McMaster University scientists are conducting research on the long-term illness suffered by some patients after they’ve recovered from COVID-19, which may be caused by immune dysfunction.
The Government of Canada is investing $500,000 in this study through the COVID-19 Immunity Task Force (CITF).
Manali Mukherjee, PhD, Assistant Professor of Respirology at McMaster’s Department of Medicine, who herself is suffering from what has been called “long COVID”, is the lead investigator. Along with fellow Assistant Professors of medicine Konstantinos Tselios, MD, PhD, and Sarah Svenningsen, PhD, she will recruit and track 120 patients with long-haul symptoms.
The funding will allow them to understand if COVID-19 triggers immune responses that cause chronic symptoms and potentially increase the risk of future autoimmune diseases such as lupus.
Professor Mukherjee says up to 15 per cent of Canada’s 1.4 million COVID-19 survivors continue to suffer symptoms, such as breathlessness and brain fog, six months after they are deemed recovered from infection under public health guidelines. Tests on a previous cohort of 40 patients revealed autoimmune antibodies that may cause ongoing illness.
“In contrast to the acute-phase of the disease where increasing age is a risk factor for severe COVID-19 symptoms, for the long COVID syndrome, it’s the younger adults – especially women between 25 and 55 – who are more prone to these long-haul symptoms,” explains Mukherjee.
“It may be because younger adults have a more robust immune system. They have the internal resources to go full throttle in killing the virus, but this may actually increase the risk that their immune defenses will go rogue, mounting an attack on the body’s own cells and organs and possibly leading to a full-blown autoimmune condition,” she adds.

▶ EXERCISE INSTRUCTIONS
1 > Return the long COVID research text word for word, everything from "The Government of" down to "with long-haul symptoms.".
2 > Write the next part of the long COVID research text, picking up right after its final sentence.

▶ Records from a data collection
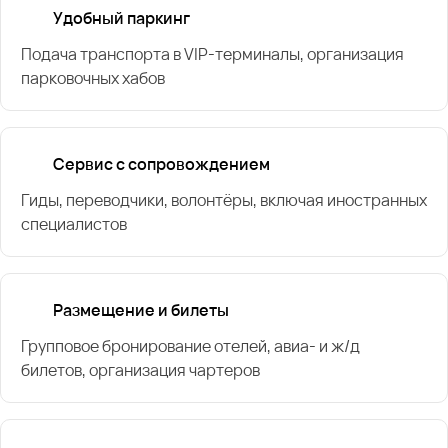
Удобный паркинг
Подача транспорта в VIP-терминалы, организация
парковочных хабов
Сервис с сопровождением
Гиды, переводчики, волонтёры, включая иностранных
специалистов
Размещение и билеты
Групповое бронирование отелей, авиа- и ж/д
билетов, организация чартеров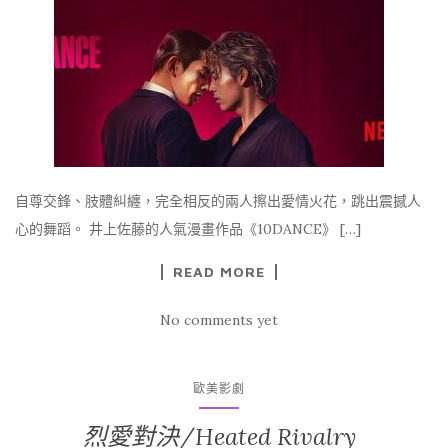
自尊交鋒、肢體糾纏，完全相反的兩人擦出愛情火花，跳出震撼人
心的舞蹈。 井上佐藤的人氣漫畫作品《10DANCE》 […]
READ MORE
No comments yet
歐美影劇
烈愛對決/Heated Rivalry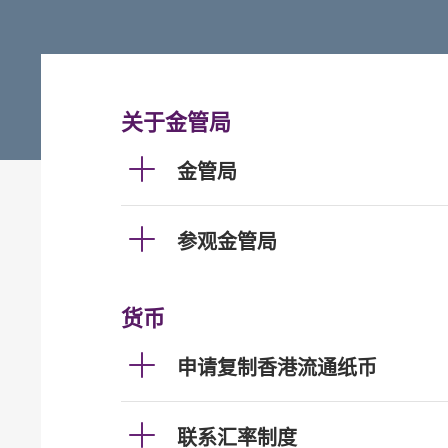
关于金管局
金管局
参观金管局
货币
申请复制香港流通纸币
联系汇率制度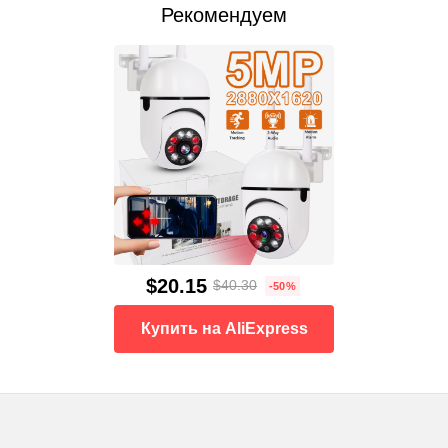
Рекомендуем
$20.15
$40.30
-50%
Купить на AliExpress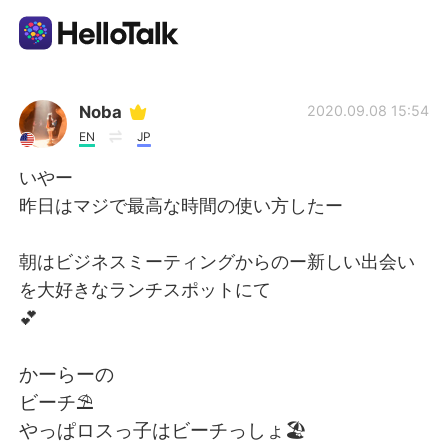
App di scambio linguistico
Noba
2020.09.08 15:54
EN
JP
AI Grammar Checker
いやー
昨日はマジで最高な時間の使い方したー
Italiano
朝はビジネスミーティングからのー新しい出会い
を大好きなランチスポットにて
English
简体中文
💕
繁體中文
Español
かーらーの
ビーチ⛱
العربية
Français
やっぱロスっ子はビーチっしょ🏖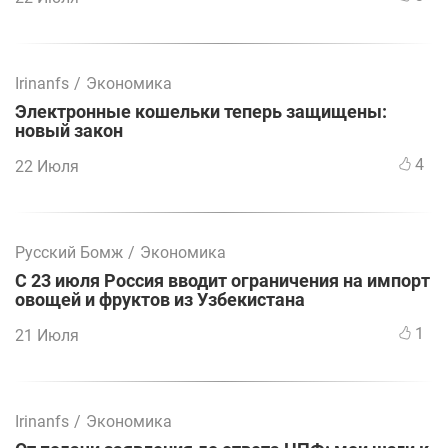
Irinanfs
/
Экономика
Электронные кошельки теперь защищены:
новый закон
4
22 Июля
Русский Бомж
/
Экономика
С 23 июля Россия вводит ограничения на импорт
овощей и фруктов из Узбекистана
1
21 Июля
Irinanfs
/
Экономика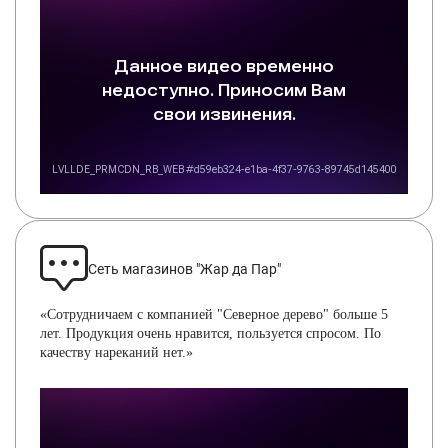
Сеть магазинов "Жар да Пар"
«Сотрудничаем с компанией "Северное дерево" больше 5
лет. Продукция очень нравится, пользуется спросом. По
качеству нареканий нет.»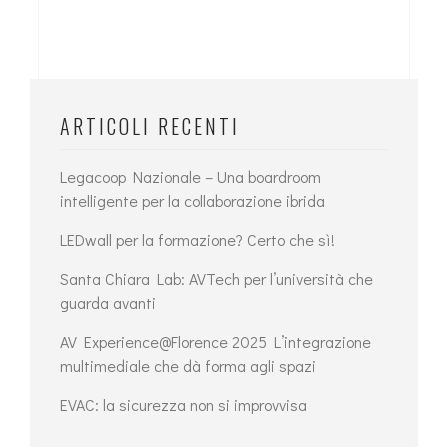
ARTICOLI RECENTI
Legacoop Nazionale – Una boardroom
intelligente per la collaborazione ibrida
LEDwall per la formazione? Certo che sì!
Santa Chiara Lab: AVTech per l’università che
guarda avanti
AV Experience@Florence 2025 L’integrazione
multimediale che dà forma agli spazi
EVAC: la sicurezza non si improvvisa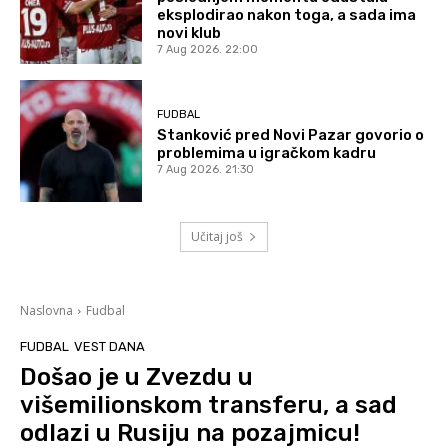
eksplodirao nakon toga, a sada ima
novi klub
7 Aug 2026. 22:00
FUDBAL
Stanković pred Novi Pazar govorio o
problemima u igračkom kadru
7 Aug 2026. 21:30
Učitaj još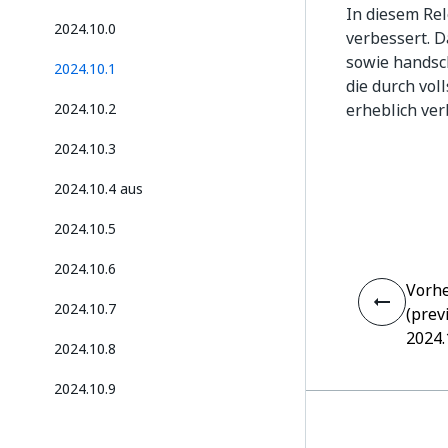
In diesem Rel
2024.10.0
verbessert. D
sowie handsch
2024.10.1
die durch vol
2024.10.2
erheblich ver
2024.10.3
2024.10.4 aus
2024.10.5
2024.10.6
Vorhe
2024.10.7
(prev
2024.
2024.10.8
2024.10.9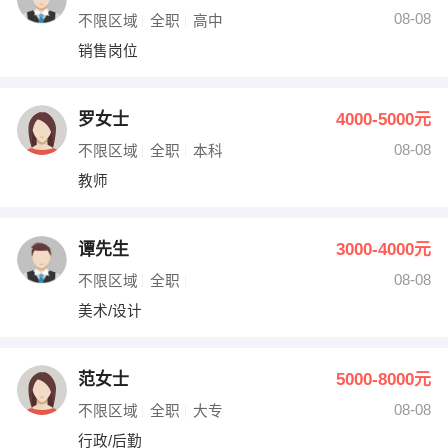
08-08
不限区域
全职
高中
销售岗位
罗女士
4000-5000元
08-08
不限区域
全职
本科
教师
谭先生
3000-4000元
08-08
不限区域
全职
美术/设计
范女士
5000-8000元
08-08
不限区域
全职
大专
行政/后勤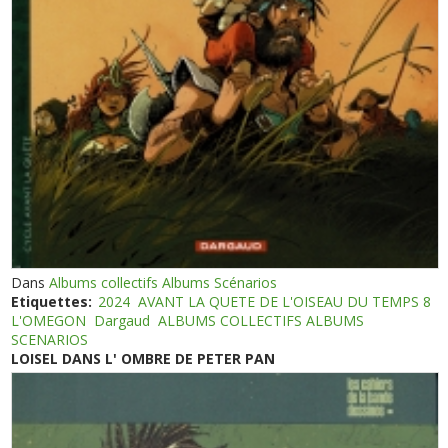
Dans
Albums collectifs Albums Scénarios
Etiquettes:
2024
AVANT LA QUETE DE L'OISEAU DU TEMPS 8
L'OMEGON
Dargaud
ALBUMS COLLECTIFS ALBUMS
SCENARIOS
LOISEL DANS L' OMBRE DE PETER PAN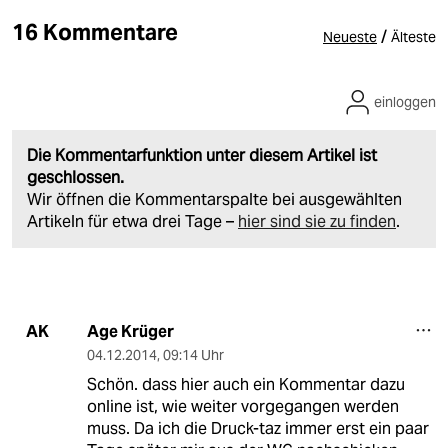
16 Kommentare
/
Neueste
Älteste
einloggen
Die Kommentarfunktion unter diesem Artikel ist
geschlossen.
Wir öffnen die Kommentarspalte bei ausgewählten
Artikeln für etwa drei Tage –
hier sind sie zu finden
.
Age Krüger
AK
04.12.2014
,
09:14 Uhr
Schön. dass hier auch ein Kommentar dazu
online ist, wie weiter vorgegangen werden
muss. Da ich die Druck-taz immer erst ein paar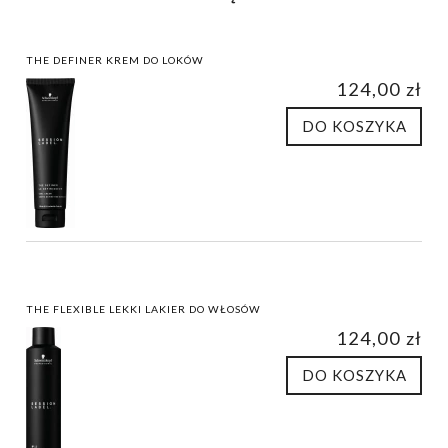
THE DEFINER KREM DO LOKÓW
124,00 zł
DO KOSZYKA
THE FLEXIBLE LEKKI LAKIER DO WŁOSÓW
124,00 zł
DO KOSZYKA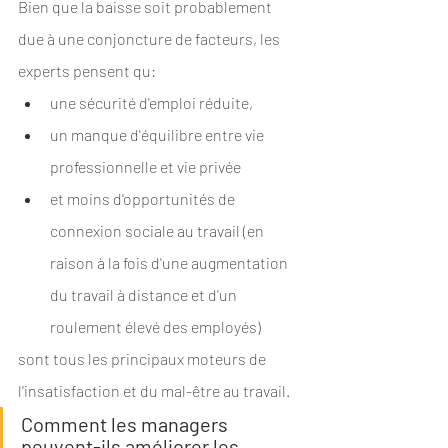
Bien que la baisse soit probablement 
due à une conjoncture de facteurs, les 
experts pensent qu:
une sécurité d'emploi réduite, 
un manque d'équilibre entre vie 
professionnelle et vie privée 
et moins d'opportunités de 
connexion sociale au travail (en 
raison à la fois d'une augmentation 
du travail à distance et d'un 
roulement élevé des employés) 
sont tous les principaux moteurs de 
l'insatisfaction et du mal-être au travail.
Comment les managers 
peuvent-ils améliorer les 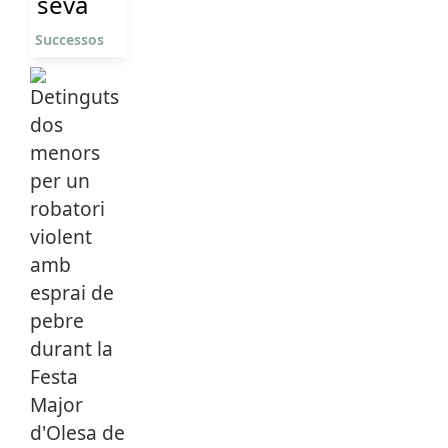
seva
Successos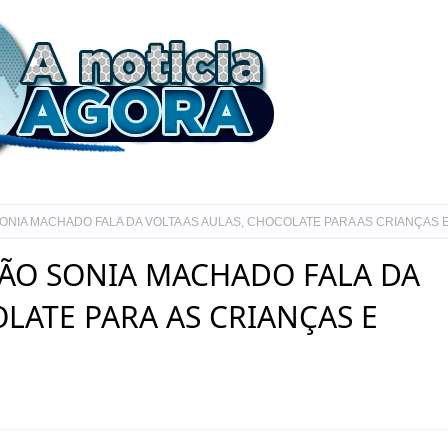
NIA MACHADO FALA DA VOLTA AS AULAS, CHOCOLATE PARA AS CRIANÇAS 
ÇÃO SONIA MACHADO FALA DA
OLATE PARA AS CRIANÇAS E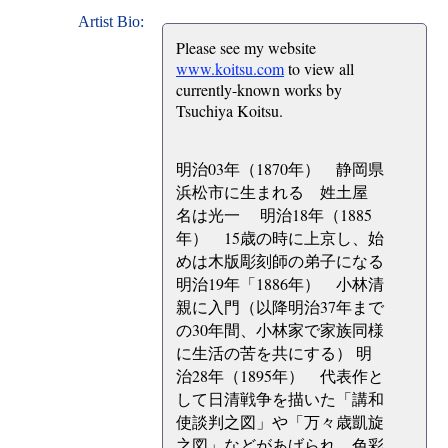
Artist Bio:
Please see my website
www.koitsu.com
to view all
currently-known works by
Tsuchiya Koitsu.
明治03年（1870年） 静岡県
浜松市に生まれる 姓土屋
名は光一 明治18年（1885
年） 15歳の時に上京し、始
めは木版彫刻師の弟子になる
明治19年「1886年） 小林清
親に入門（以降明治37年まで
の30年間、小林家で家族同様
に生活の苦を共にする） 明
治28年（1895年） 代表作と
して日清戦争を描いた「講和
使談判之図」や「万々歳凱旋
之図」などがあげられ、色彩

▶ YOUR WRITTEN ANSWERS
1 >
The Government of Canada is investing $500,000 in this study through the COVID-19 Immunity Task Force (CITF).
Manali Mukherjee, PhD, Assistant Professor of Respirology at McMaster’s Department of Medicine, who herself is suffering from what has been called “long COVID”, is the lead investigator. Along with fellow Assistant Professors of medicine Konstantinos Tselios, MD, PhD, and Sarah Svenningsen, PhD, she will recruit and track 120 patients with long-haul symptoms.

2 >
“Put simply, the soldiers defending your body’s immune system wipe out the COVID-19 intruders, but your own civilians become collateral damage in the process. Also, in general, women are linked to higher risk for developing autoimmune diseases.”
Mukherjee adds that the mere presence of rogue antibodies does not always lead to full-blown autoimmune diseases or to long COVID symptoms after an infection. There might be many processes involved – and the funding will allow the team to investigate that.
“The New England Journal of Medicine says the long-term impacts of COVID-19 will be the next big national disaster in the United States. We are looking at a similar situation north of the border,” says Mukherjee.
“Indeed, the long-term effects of COVID-19 disease are not yet clear, and this is one of several studies we are funding on the topic to better understand the causes and impacts of what the World Health Organisation defines as post-COVID condition,” says Catherine Hankins, MD, CITF Co-Chair. “The prevalence of post-COVID condition may end up being the long tail of the pandemic, with psychosocial and economic impacts felt long after transmission declines.”